Although Arizona schools are set to receive a large influx of new cash largely because of the passing of Proposition 123 in 2016, many educators are still concerned about the education opportunities for rural students.

According to a report by the Rural School and Community Trust in 2015, one in four public schools are rural and families typically face higher costs of living in these rural communities. Districts struggle to find quality teachers to provide rich, diverse educational opportunities.

Rural districts receive much less federal Title I funding per student than urban districts, and rural districts tend to have large geographic areas with an increase in costs for buses, technology and infrastructure needs.

Arizona Rural Schools Association estimates that approximately 135 of Arizona’s 223 school districts are rural.
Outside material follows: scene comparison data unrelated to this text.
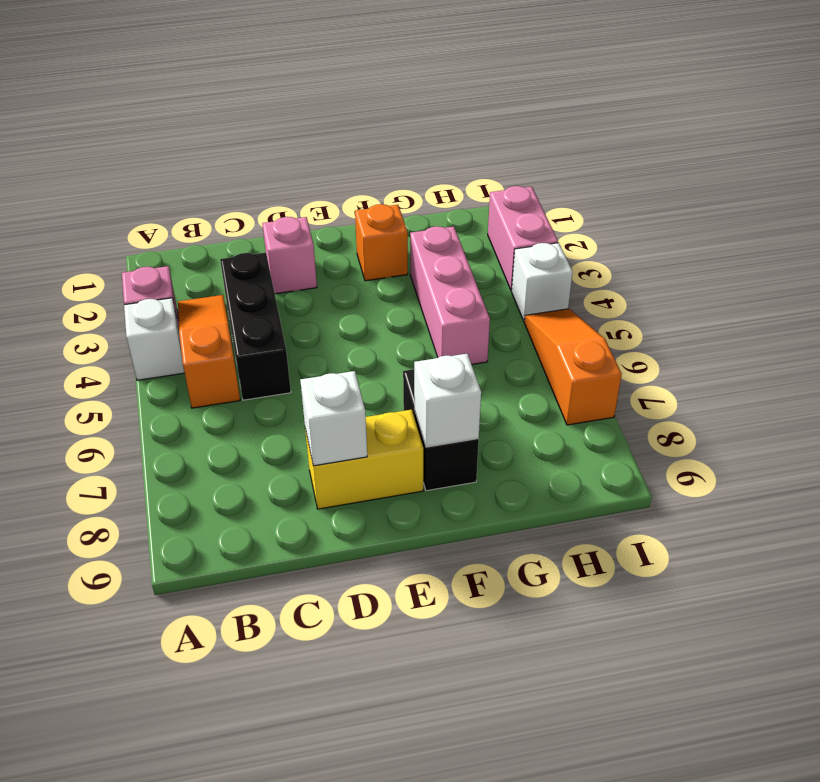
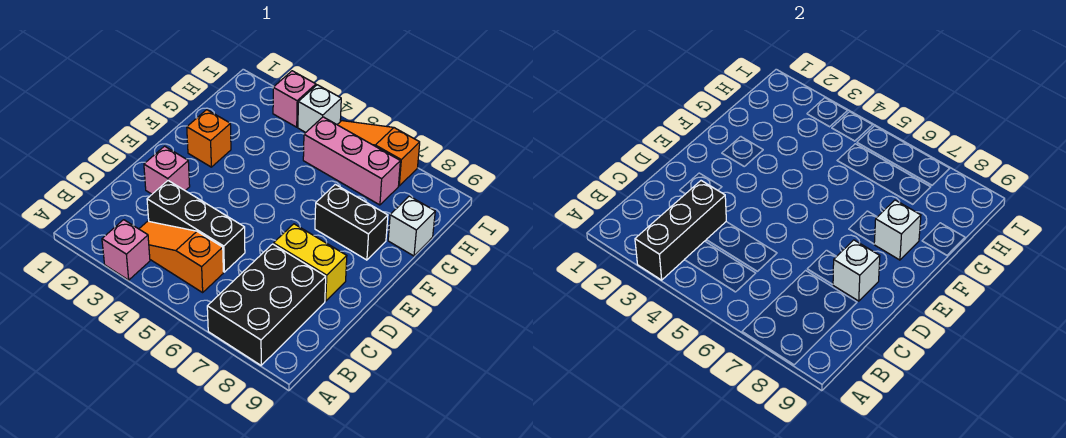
none -> black 1x3 brick [635,181,726,280]
white 1x1 brick [124,298,185,380] -> white 1x1 brick moved to [388,196,435,256]
none -> black 2x3 brick [207,244,326,365]
yellow 1x2 brick [305,410,423,509] -> yellow 1x2 brick turned to [274,224,347,301]
pink 1x3 brick [410,226,490,364] -> pink 1x3 brick moved to [303,117,400,205]
pink 1x2 brick [488,186,558,291] -> pink 1x1 brick [273,71,316,127]

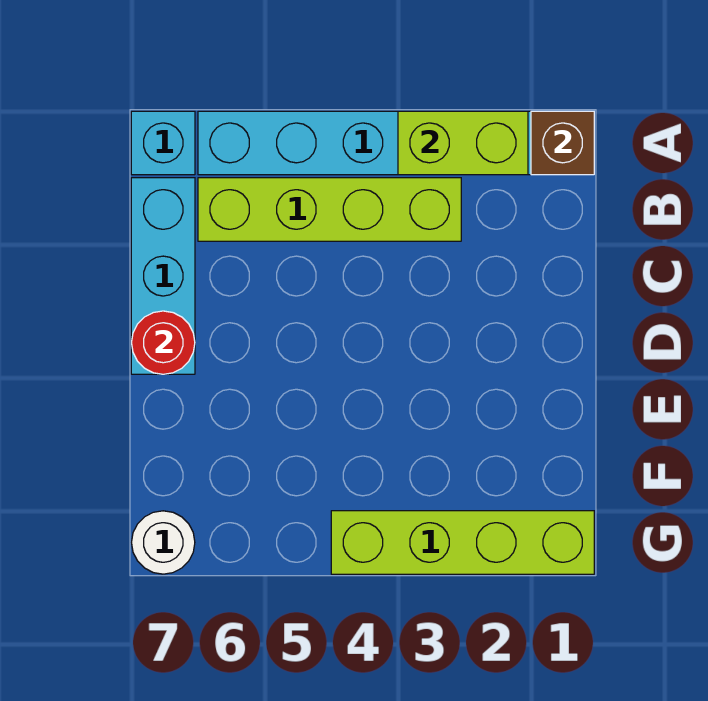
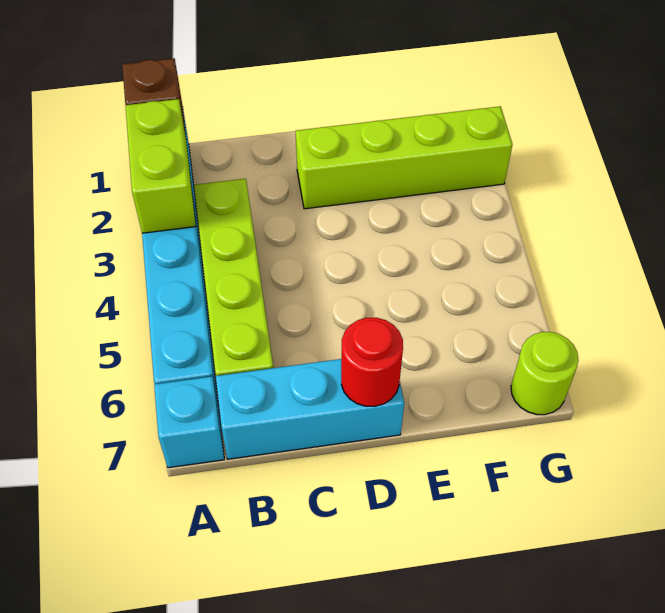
lime 1x4 brick [331,511,594,574] -> lime 1x4 brick turned to [296,106,513,209]
white 1x1 round brick [132,511,195,574] -> lime 1x1 round brick [511,332,579,415]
These schools serve about 35 percent of all students in the state, according to Don German, ARSA executive director.

The Rural School and Community Trust report ranked the 50 states, revealing those with the greatest needs in rural education. The report looked at student achievement, state resources, and college and career readiness, among other factors.
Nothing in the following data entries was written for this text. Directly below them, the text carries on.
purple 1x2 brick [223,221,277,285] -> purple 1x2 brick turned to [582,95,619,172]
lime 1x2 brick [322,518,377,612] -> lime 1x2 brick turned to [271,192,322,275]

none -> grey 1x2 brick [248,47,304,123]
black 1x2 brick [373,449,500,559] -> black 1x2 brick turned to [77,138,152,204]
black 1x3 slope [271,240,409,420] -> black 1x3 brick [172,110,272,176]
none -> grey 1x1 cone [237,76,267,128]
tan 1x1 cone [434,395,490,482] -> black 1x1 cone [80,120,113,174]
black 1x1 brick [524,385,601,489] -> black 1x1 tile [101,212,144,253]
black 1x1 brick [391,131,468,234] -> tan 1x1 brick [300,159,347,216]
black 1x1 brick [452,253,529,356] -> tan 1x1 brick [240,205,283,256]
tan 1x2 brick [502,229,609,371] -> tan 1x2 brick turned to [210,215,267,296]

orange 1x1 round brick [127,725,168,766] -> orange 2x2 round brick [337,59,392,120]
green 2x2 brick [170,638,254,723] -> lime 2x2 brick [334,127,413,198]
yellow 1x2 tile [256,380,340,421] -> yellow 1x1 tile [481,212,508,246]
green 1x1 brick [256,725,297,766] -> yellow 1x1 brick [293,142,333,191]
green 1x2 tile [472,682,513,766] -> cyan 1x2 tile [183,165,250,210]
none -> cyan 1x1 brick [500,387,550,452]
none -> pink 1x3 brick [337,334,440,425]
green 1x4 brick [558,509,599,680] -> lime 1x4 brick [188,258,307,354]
The report found that rural communities were not only dealing with low per student investment, but also low educator pay, high costs of living, diversity, low-income, lack of early childhood programs and lack of college readiness and Advanced Placement courses.
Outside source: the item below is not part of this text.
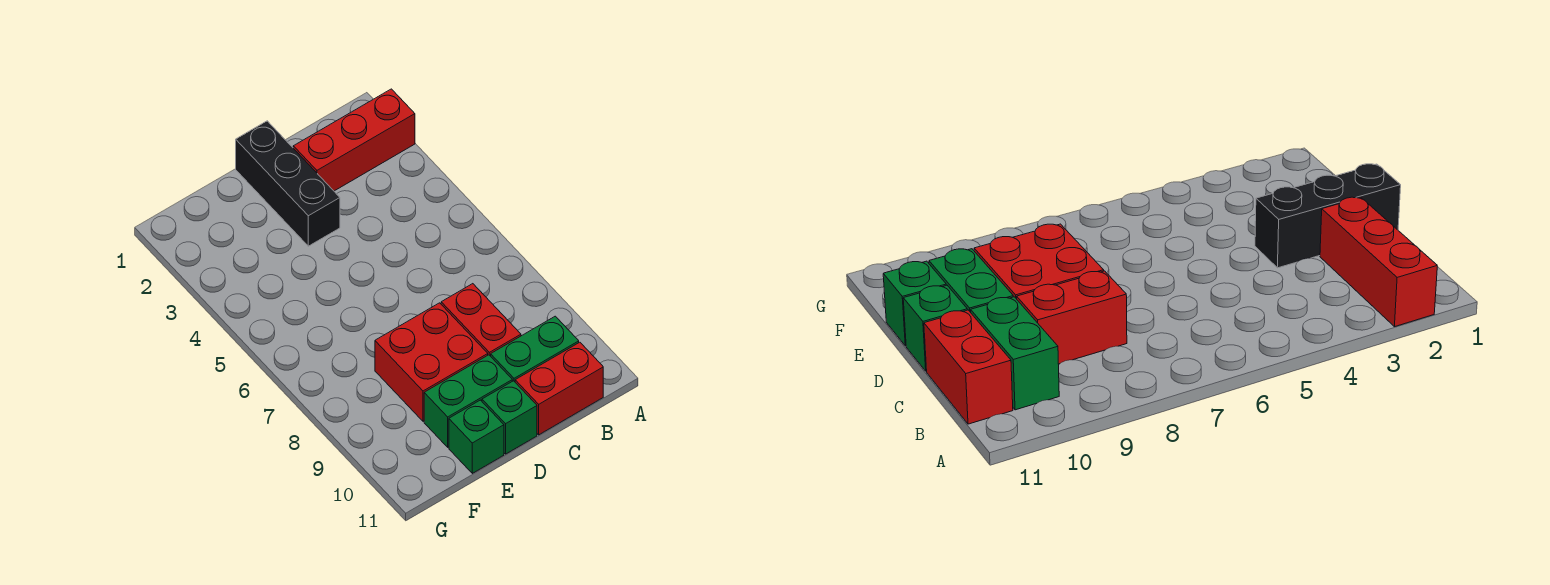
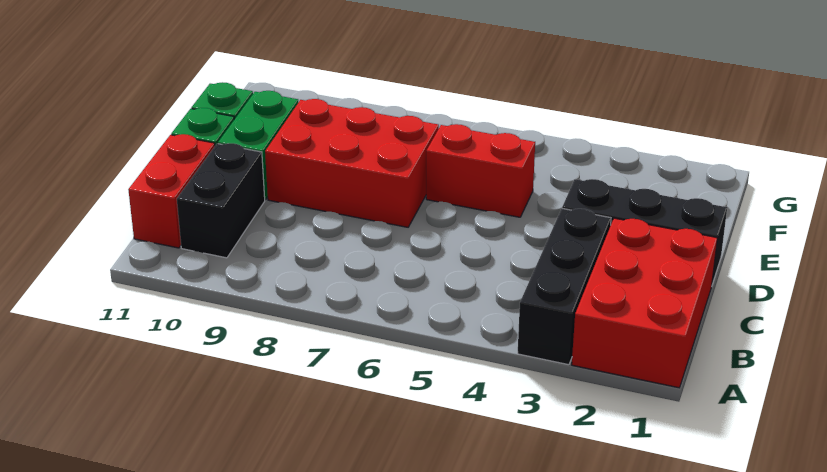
red 1x3 brick [293,89,415,191] -> red 2x3 brick [572,218,717,388]
none -> black 1x3 brick [518,209,611,365]
green 1x2 brick [491,316,579,382] -> black 1x2 brick [177,143,265,258]
red 1x2 brick [441,284,521,356] -> red 1x2 brick moved to [426,124,535,217]
red 2x2 brick [375,303,488,421] -> red 2x3 brick [265,99,439,227]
Arizona was one of the top 10 priority states in the report, coming in second behind Mississippi. Other states included Alabama, South Carolina, South Dakota, Georgia, Nevada, Florida, Oklahoma and Alaska.

The report stated more than half of all rural Arizona students are minorities, nearly seven in 10 live in poverty and one in 20 is a non-native English speaker. Spending on instruction is the nation’s second lowest at nearly $1,500 per pupil below the national average.

According to German, some of the greatest needs and challenges facing Arizona’s rural public schools are a lack of highly qualified and highly effective teachers and broadband access for technical education and curriculum delivery to help overcome isolation issues.

Arizona Gov. Doug Ducey’s budget announcement in January 2018 was encouraging to some as he promised to restore $371 million to schools by 2023, with $300 million in additional spending this year for all-day kindergarten, a teacher raise and other programs.

But German said legislators, particularly those from rural areas, need to focus more on policies that will help students in rural schools.

One example is the Empowerment Scholarship Accounts, a voucher-style program that allows parents to receive state funds for private schools, and results-based funding, which rewards high-performing schools state money. Results-based funding was touted by Ducey and passed by the legislature in the state budget for fiscal year 2018.

“ESAs are not beneficial to rural Arizona because there is no other choice for most students than their local public school, so funding to make it the best possible place for an education should be a priority,” said German in an Arizona Education News article. “Results-based funding only works in a totally even playing field for all students and rural students are already starting behind.”

WUSD Superintendent Rick Honsinger said although he is pleased with Ducey’s budget announcement, the loss of forest fees is unfortunate.

“We gain in one area and lose in another, we just can’t seem to get ahead,” Honsinger said.